Gracias, Juan Carlos, por tus palabras.
ResponderEliminarLas esperanzas siguen siendo esperanzas.
Sin duda, como señalás, en ese fárrago editorial está el poeta secreto que dirá - está diciendo -, para los lectores futuros, lo que tantos otros no hemos podido o sabido decir.
Coincido también en el valor de algunas canciones. Me acuerdo ahora de una, muy hermosa y sencilla y sugerente, que canta Caetano Veloso, "Tonada de luna llena": "Hoy vide una garza mora / dándole combate al río: / así es como se enamora / tu corazón con el mío...".
Mi alusión crítica, en realidad, estaba dirigida a ciertas letras del rock nacional cuyas pretensiones surrealistoides personalmente me resultan insufribles. (El período "hermético" en la obra de Luis Almirante Brown representa bastante bien este tipo de escritura...).
No sé si respondo adecuadamente a tus observaciones, que dan para mayor y mejor ahondamiento: he trabajado todo el día y ya tengo el cerebro fundido (son las tres de la mañana). Un abrazo.

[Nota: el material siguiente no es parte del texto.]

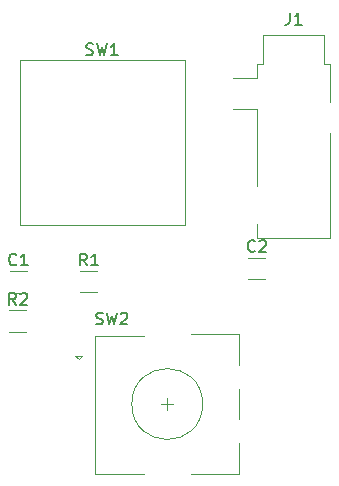
<source format=gbr>
%TF.GenerationSoftware,KiCad,Pcbnew,(5.1.7)-1*%
%TF.CreationDate,2020-10-31T04:10:28-07:00*%
%TF.ProjectId,daughter_board,64617567-6874-4657-925f-626f6172642e,rev?*%
%TF.SameCoordinates,Original*%
%TF.FileFunction,Legend,Top*%
%TF.FilePolarity,Positive*%
%FSLAX46Y46*%
G04 Gerber Fmt 4.6, Leading zero omitted, Abs format (unit mm)*
G04 Created by KiCad (PCBNEW (5.1.7)-1) date 2020-10-31 04:10:28*
%MOMM*%
%LPD*%
G01*
G04 APERTURE LIST*
%ADD10C,0.120000*%
%ADD11C,0.150000*%
G04 APERTURE END LIST*
D10*
%TO.C,C1*%
X130063749Y-92135001D02*
X131486253Y-92135001D01*
X130063749Y-90315001D02*
X131486253Y-90315001D01*
%TO.C,C2*%
X150263749Y-89165001D02*
X151686253Y-89165001D01*
X150263749Y-90985001D02*
X151686253Y-90985001D01*
%TO.C,J1*%
X150995001Y-76575001D02*
X148995001Y-76575001D01*
X150995001Y-73975001D02*
X148995001Y-73975001D01*
X150995001Y-83075001D02*
X150995001Y-76575001D01*
X150995001Y-87475001D02*
X150995001Y-86275001D01*
X157195001Y-87475001D02*
X150995001Y-87475001D01*
X157195001Y-78575001D02*
X157195001Y-87475001D01*
X157195001Y-72775001D02*
X157195001Y-75975001D01*
X156695001Y-72775001D02*
X157195001Y-72775001D01*
X156695001Y-70275001D02*
X156695001Y-72775001D01*
X151495001Y-70275001D02*
X156695001Y-70275001D01*
X151495001Y-72775001D02*
X151495001Y-70275001D01*
X150995001Y-72775001D02*
X151495001Y-72775001D01*
X150995001Y-73975001D02*
X150995001Y-72775001D01*
%TO.C,R1*%
X136027937Y-92105001D02*
X137482065Y-92105001D01*
X136027937Y-90285001D02*
X137482065Y-90285001D01*
%TO.C,R2*%
X130017937Y-93635001D02*
X131472065Y-93635001D01*
X130017937Y-95455001D02*
X131472065Y-95455001D01*
%TO.C,SW1*%
X130885001Y-86435001D02*
X130885001Y-72465001D01*
X144855001Y-86435001D02*
X130885001Y-86435001D01*
X144855001Y-72465001D02*
X144855001Y-86435001D01*
X130885001Y-72465001D02*
X144855001Y-72465001D01*
%TO.C,SW2*%
X146390000Y-101560000D02*
G75*
G03*
X146390000Y-101560000I-3000000J0D01*
G01*
X145390000Y-95660000D02*
X149490000Y-95660000D01*
X149490000Y-107460000D02*
X145390000Y-107460000D01*
X141390000Y-107460000D02*
X137290000Y-107460000D01*
X141390000Y-95760000D02*
X137290000Y-95760000D01*
X137290000Y-95760000D02*
X137290000Y-107460000D01*
X135890000Y-97760000D02*
X135590000Y-97460000D01*
X135590000Y-97460000D02*
X136190000Y-97460000D01*
X136190000Y-97460000D02*
X135890000Y-97760000D01*
X149490000Y-95660000D02*
X149490000Y-98260000D01*
X149490000Y-100260000D02*
X149490000Y-102860000D01*
X149490000Y-104860000D02*
X149490000Y-107460000D01*
X143390000Y-101060000D02*
X143390000Y-102060000D01*
X142890000Y-101560000D02*
X143890000Y-101560000D01*
%TO.C,C1*%
D11*
X130608334Y-89732143D02*
X130560715Y-89779762D01*
X130417858Y-89827381D01*
X130322620Y-89827381D01*
X130179762Y-89779762D01*
X130084524Y-89684524D01*
X130036905Y-89589286D01*
X129989286Y-89398810D01*
X129989286Y-89255953D01*
X130036905Y-89065477D01*
X130084524Y-88970239D01*
X130179762Y-88875001D01*
X130322620Y-88827381D01*
X130417858Y-88827381D01*
X130560715Y-88875001D01*
X130608334Y-88922620D01*
X131560715Y-89827381D02*
X130989286Y-89827381D01*
X131275001Y-89827381D02*
X131275001Y-88827381D01*
X131179762Y-88970239D01*
X131084524Y-89065477D01*
X130989286Y-89113096D01*
%TO.C,C2*%
X150808334Y-88582143D02*
X150760715Y-88629762D01*
X150617858Y-88677381D01*
X150522620Y-88677381D01*
X150379762Y-88629762D01*
X150284524Y-88534524D01*
X150236905Y-88439286D01*
X150189286Y-88248810D01*
X150189286Y-88105953D01*
X150236905Y-87915477D01*
X150284524Y-87820239D01*
X150379762Y-87725001D01*
X150522620Y-87677381D01*
X150617858Y-87677381D01*
X150760715Y-87725001D01*
X150808334Y-87772620D01*
X151189286Y-87772620D02*
X151236905Y-87725001D01*
X151332143Y-87677381D01*
X151570239Y-87677381D01*
X151665477Y-87725001D01*
X151713096Y-87772620D01*
X151760715Y-87867858D01*
X151760715Y-87963096D01*
X151713096Y-88105953D01*
X151141667Y-88677381D01*
X151760715Y-88677381D01*
%TO.C,J1*%
X153761667Y-68427381D02*
X153761667Y-69141667D01*
X153714048Y-69284524D01*
X153618810Y-69379762D01*
X153475953Y-69427381D01*
X153380715Y-69427381D01*
X154761667Y-69427381D02*
X154190239Y-69427381D01*
X154475953Y-69427381D02*
X154475953Y-68427381D01*
X154380715Y-68570239D01*
X154285477Y-68665477D01*
X154190239Y-68713096D01*
%TO.C,R1*%
X136588334Y-89827381D02*
X136255001Y-89351191D01*
X136016905Y-89827381D02*
X136016905Y-88827381D01*
X136397858Y-88827381D01*
X136493096Y-88875001D01*
X136540715Y-88922620D01*
X136588334Y-89017858D01*
X136588334Y-89160715D01*
X136540715Y-89255953D01*
X136493096Y-89303572D01*
X136397858Y-89351191D01*
X136016905Y-89351191D01*
X137540715Y-89827381D02*
X136969286Y-89827381D01*
X137255001Y-89827381D02*
X137255001Y-88827381D01*
X137159762Y-88970239D01*
X137064524Y-89065477D01*
X136969286Y-89113096D01*
%TO.C,R2*%
X130578334Y-93177381D02*
X130245001Y-92701191D01*
X130006905Y-93177381D02*
X130006905Y-92177381D01*
X130387858Y-92177381D01*
X130483096Y-92225001D01*
X130530715Y-92272620D01*
X130578334Y-92367858D01*
X130578334Y-92510715D01*
X130530715Y-92605953D01*
X130483096Y-92653572D01*
X130387858Y-92701191D01*
X130006905Y-92701191D01*
X130959286Y-92272620D02*
X131006905Y-92225001D01*
X131102143Y-92177381D01*
X131340239Y-92177381D01*
X131435477Y-92225001D01*
X131483096Y-92272620D01*
X131530715Y-92367858D01*
X131530715Y-92463096D01*
X131483096Y-92605953D01*
X130911667Y-93177381D01*
X131530715Y-93177381D01*
%TO.C,SW1*%
X136536667Y-71980762D02*
X136679524Y-72028381D01*
X136917620Y-72028381D01*
X137012858Y-71980762D01*
X137060477Y-71933143D01*
X137108096Y-71837905D01*
X137108096Y-71742667D01*
X137060477Y-71647429D01*
X137012858Y-71599810D01*
X136917620Y-71552191D01*
X136727143Y-71504572D01*
X136631905Y-71456953D01*
X136584286Y-71409334D01*
X136536667Y-71314096D01*
X136536667Y-71218858D01*
X136584286Y-71123620D01*
X136631905Y-71076001D01*
X136727143Y-71028381D01*
X136965239Y-71028381D01*
X137108096Y-71076001D01*
X137441429Y-71028381D02*
X137679524Y-72028381D01*
X137870001Y-71314096D01*
X138060477Y-72028381D01*
X138298572Y-71028381D01*
X139203334Y-72028381D02*
X138631905Y-72028381D01*
X138917620Y-72028381D02*
X138917620Y-71028381D01*
X138822381Y-71171239D01*
X138727143Y-71266477D01*
X138631905Y-71314096D01*
%TO.C,SW2*%
X137356666Y-94764761D02*
X137499523Y-94812380D01*
X137737619Y-94812380D01*
X137832857Y-94764761D01*
X137880476Y-94717142D01*
X137928095Y-94621904D01*
X137928095Y-94526666D01*
X137880476Y-94431428D01*
X137832857Y-94383809D01*
X137737619Y-94336190D01*
X137547142Y-94288571D01*
X137451904Y-94240952D01*
X137404285Y-94193333D01*
X137356666Y-94098095D01*
X137356666Y-94002857D01*
X137404285Y-93907619D01*
X137451904Y-93860000D01*
X137547142Y-93812380D01*
X137785238Y-93812380D01*
X137928095Y-93860000D01*
X138261428Y-93812380D02*
X138499523Y-94812380D01*
X138690000Y-94098095D01*
X138880476Y-94812380D01*
X139118571Y-93812380D01*
X139451904Y-93907619D02*
X139499523Y-93860000D01*
X139594761Y-93812380D01*
X139832857Y-93812380D01*
X139928095Y-93860000D01*
X139975714Y-93907619D01*
X140023333Y-94002857D01*
X140023333Y-94098095D01*
X139975714Y-94240952D01*
X139404285Y-94812380D01*
X140023333Y-94812380D01*
%TD*%
M02*

</source>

No cuentes lo que viste en los jardines,
ResponderEliminarel sueño acabó.
Ya no hay morsas
ni tortugas.
Un río de cabezas aplastadas por el mismo pie
juegan cricket
bajo la luna.
Estamos en la tierra de nadie, pero es mía.
Los inocentes son los culpables, dice su señoría,
el rey de espadas.
No cuentes lo que hay detrás de aquel espejo,
no tendrás poder
ni abogados, ni testigos.
Enciende los candiles que los brujos
piensan en volver
a nublarnos el camino.
Estamos en la tierra de todos, en la mía.
Sobre el pasado y sobre el futuro,
ruinas sobre ruinas,
querida Alicia.
Qué relectura, brother. Y en plenos años de plomo. Videla no leía a Lewis Carroll.
Estremecedores los versos, Juan Carlos, terribles y hermosos. Gracias.